In the 1950s and earlier 1960s, there was quite wide support for the Hoyle/Gold/Bondi "steady state" cosmology as a rival to what we now think of as a Big Bang model. The basic idea is that the universe, on the big scale, "looks the same" at every time, as well as in every direction. And this temporal isotropy is reconciled with the observed recession of the galaxies by postulating the continuous creation of matter, to keep the matter density of the universe constant over time. (The creation rate needed is surprisingly low: about one hydrogen atom in the volume of a skyscraper per hundred years.) This is one of those beautiful ideas in physics which ought to have been true. But the discovery in the later 1960s of the cosmic microwave background radiation -- not easy to reconcile with steady state theory, but predicted as the "echo" of the Big Bang on the standard cosmology -- led to the abandonment of the theory by all except a few diehards. (Qn: has anyone written a Lakatosian history of this episode?)
I don't at all see that the steady state theory is incompatible with ideas about divine creation, if you buy a view of an eternal God who is "outside" our universe's time frame. But I suppose that the Big Bang theory fits more immediately with a biblical view of creation (taking the Genesis story about "days" of creation with a huge pinch of salt!).
Suppose a religious apologist noted that the Big Bang theory (compatible with the bible) was eventually preferred to the steady state theory, and wrote:
Here is a case in which a conflict between science and religion was resolved by science retreating and adopting a position more congenial to a religious persective.
That would, of course, be an utterly absurd way of describing the situation, pathetically clutching at straws. "Science" in no way "retreated" (and certainly didn't retreat "in a conflict between science and religion", as if religion won the day). The steady state theory was never the only scientific game in town, and it was of course more scientific work that settled the battle of conjectures in favour of an inflationary cosmology.
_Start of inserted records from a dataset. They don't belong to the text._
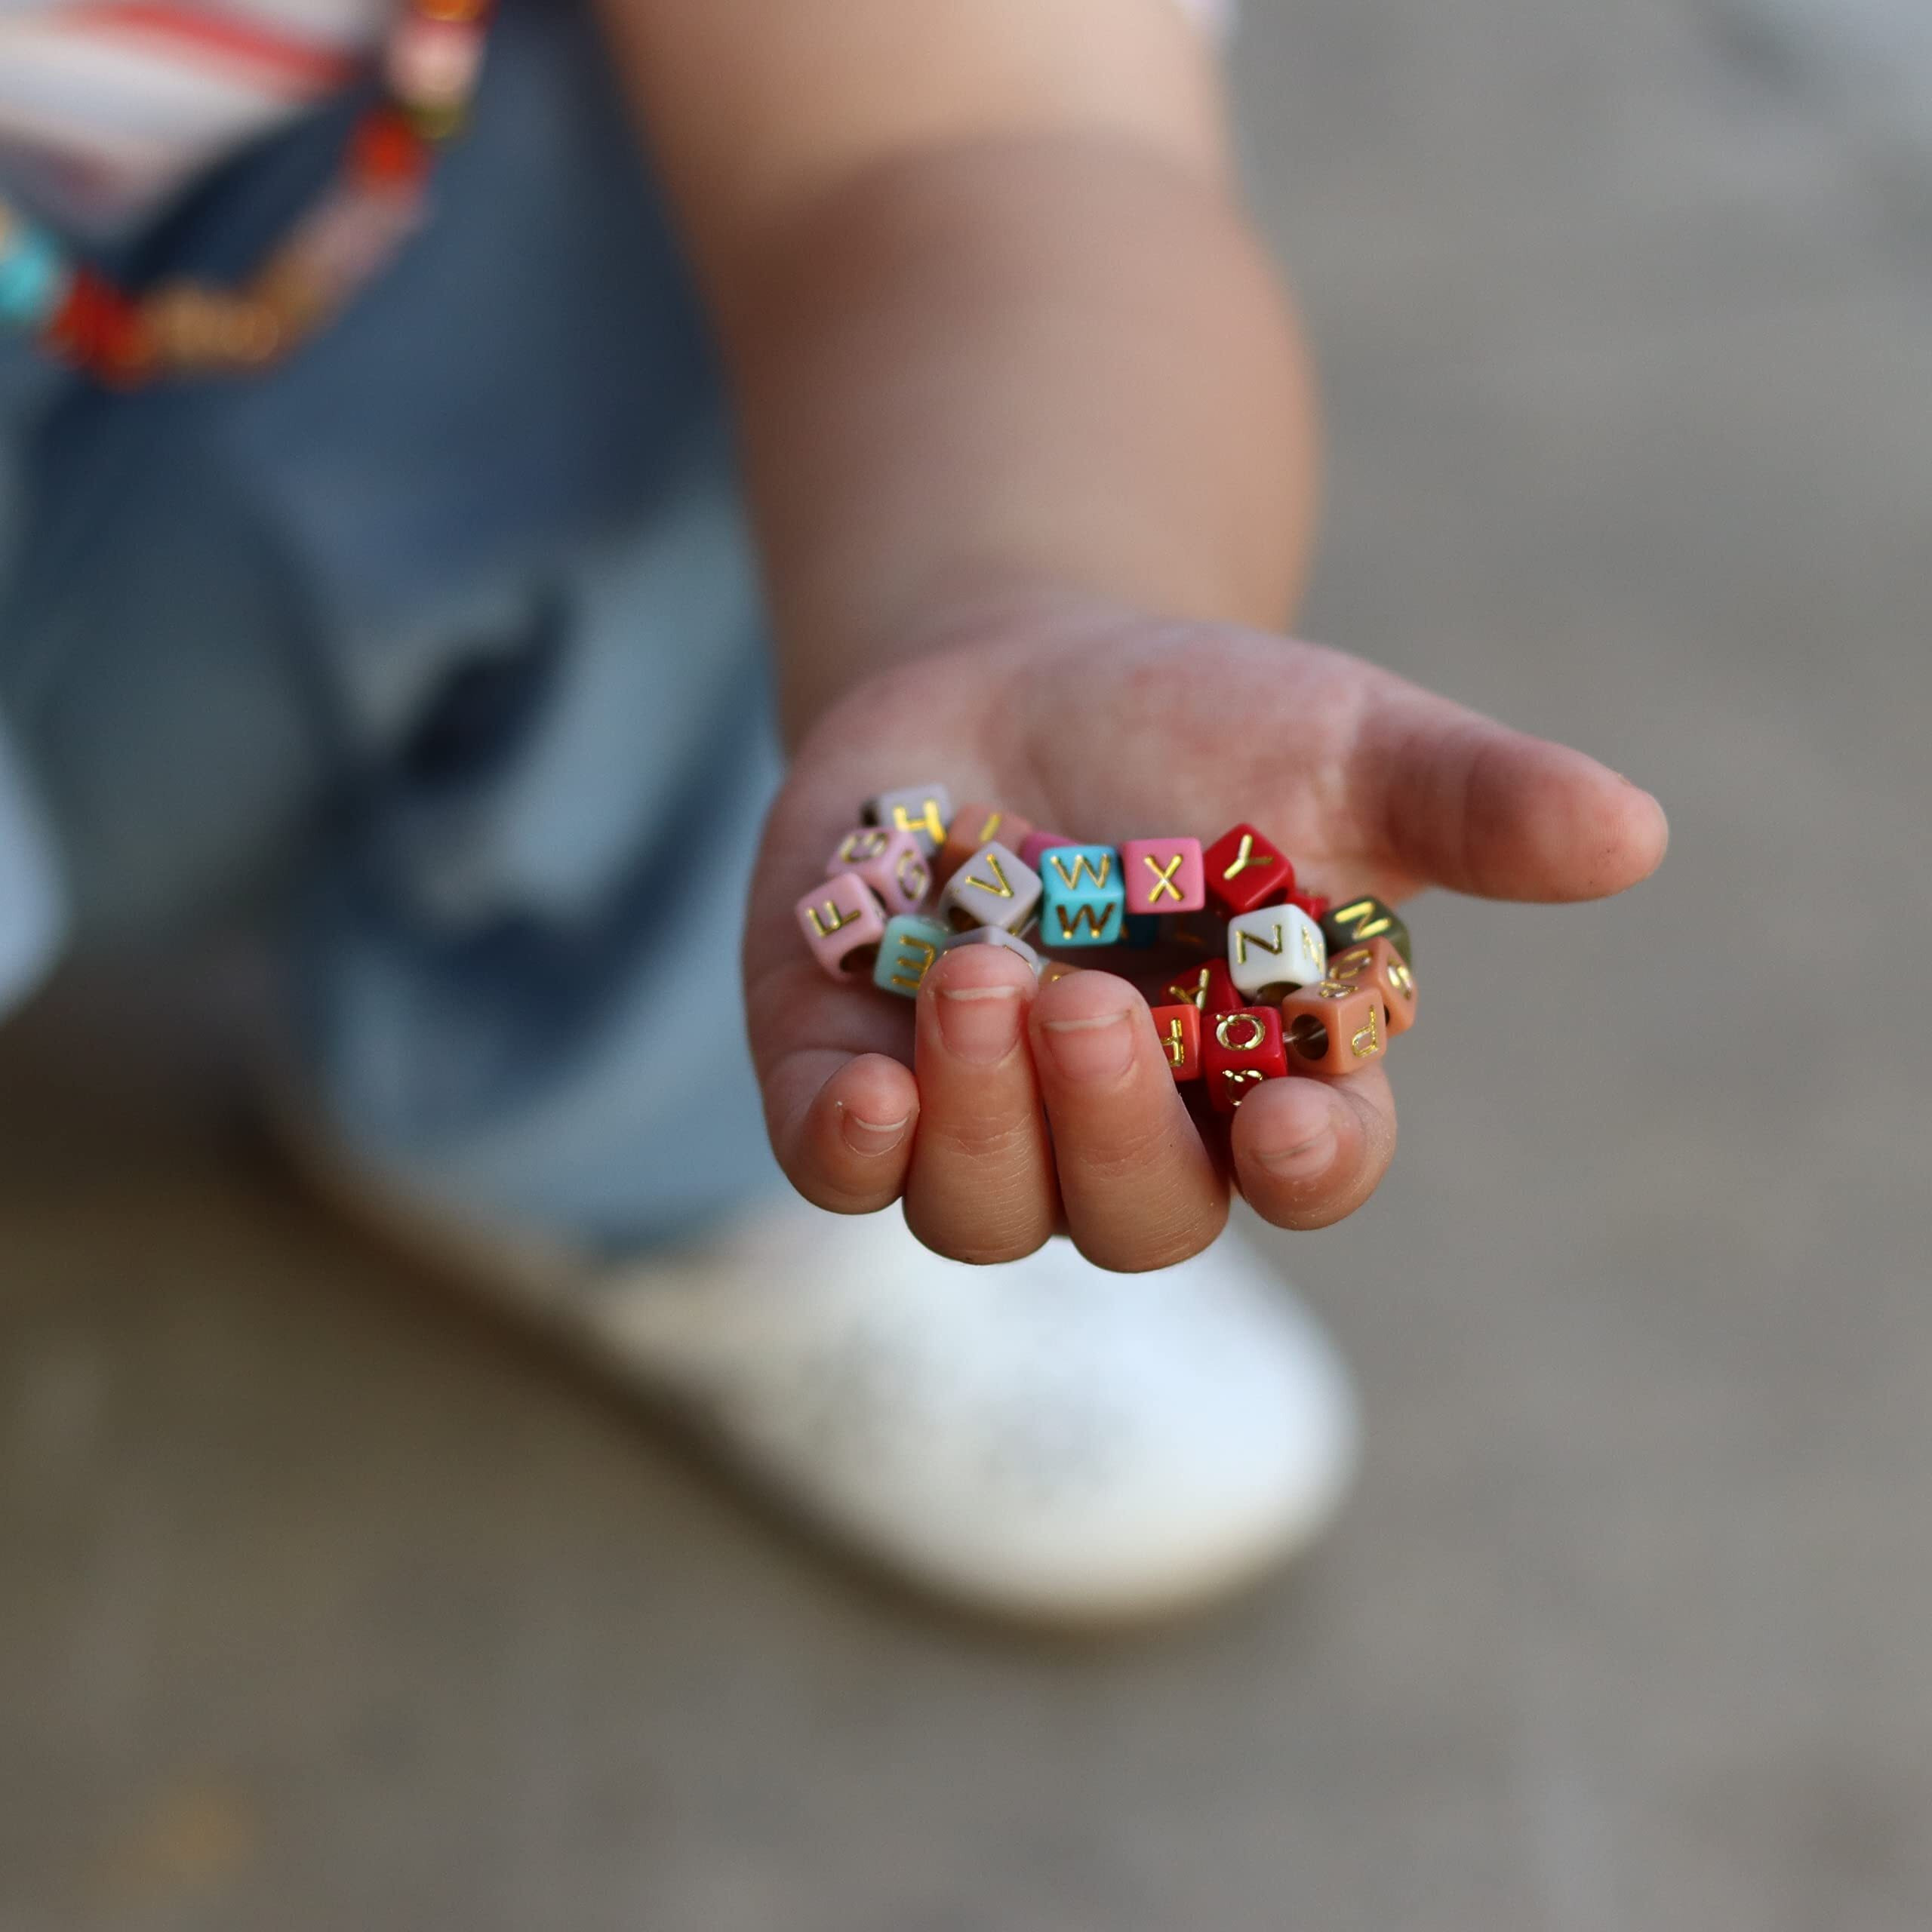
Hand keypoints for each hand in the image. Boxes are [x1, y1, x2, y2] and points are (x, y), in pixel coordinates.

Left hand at [743, 600, 1666, 1269]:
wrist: (1014, 679)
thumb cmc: (1205, 726)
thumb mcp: (1342, 740)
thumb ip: (1471, 798)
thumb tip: (1633, 831)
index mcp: (1269, 1072)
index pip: (1308, 1170)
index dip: (1306, 1168)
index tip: (1290, 1125)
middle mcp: (1128, 1126)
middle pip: (1138, 1213)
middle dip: (1117, 1128)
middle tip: (1094, 1000)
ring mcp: (981, 1114)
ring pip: (984, 1210)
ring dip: (984, 1122)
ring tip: (983, 977)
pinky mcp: (849, 1077)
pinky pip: (845, 1170)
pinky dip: (853, 1151)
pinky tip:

No retreat at all, but a resounding triumph for the theoretical cosmologists to be able to develop their hugely general theories to the point where esoteric empirical findings could get traction.
That claim above, however, is actually a quotation from Murray and Rea (p. 196, in case you think I'm making this up). To find that in a philosophy book is really quite extraordinary, and beggars belief.
Well, they do qualify their claim:
Of course, scientists did not retreat from the steady state model because it was incompatible with religion. ... Nonetheless, this case shows us just one somewhat recent instance in which conflict between science and religion was resolved and in which religion did not simply back down and revise its claims.
But that's still a bizarre way of describing the situation. A scientific theory that was inconsistent (let's suppose) with biblical stories about creation was proposed and then pretty quickly refuted -- all without reference to religious concerns. That's not a case of "resolving a conflict", which suggests give and take between battling factions. Rather a scientific theory came and went, and it turned out that one particular potential locus of conflict wasn't there after all. To talk here of science "retreating" remains an outrageous misdescription.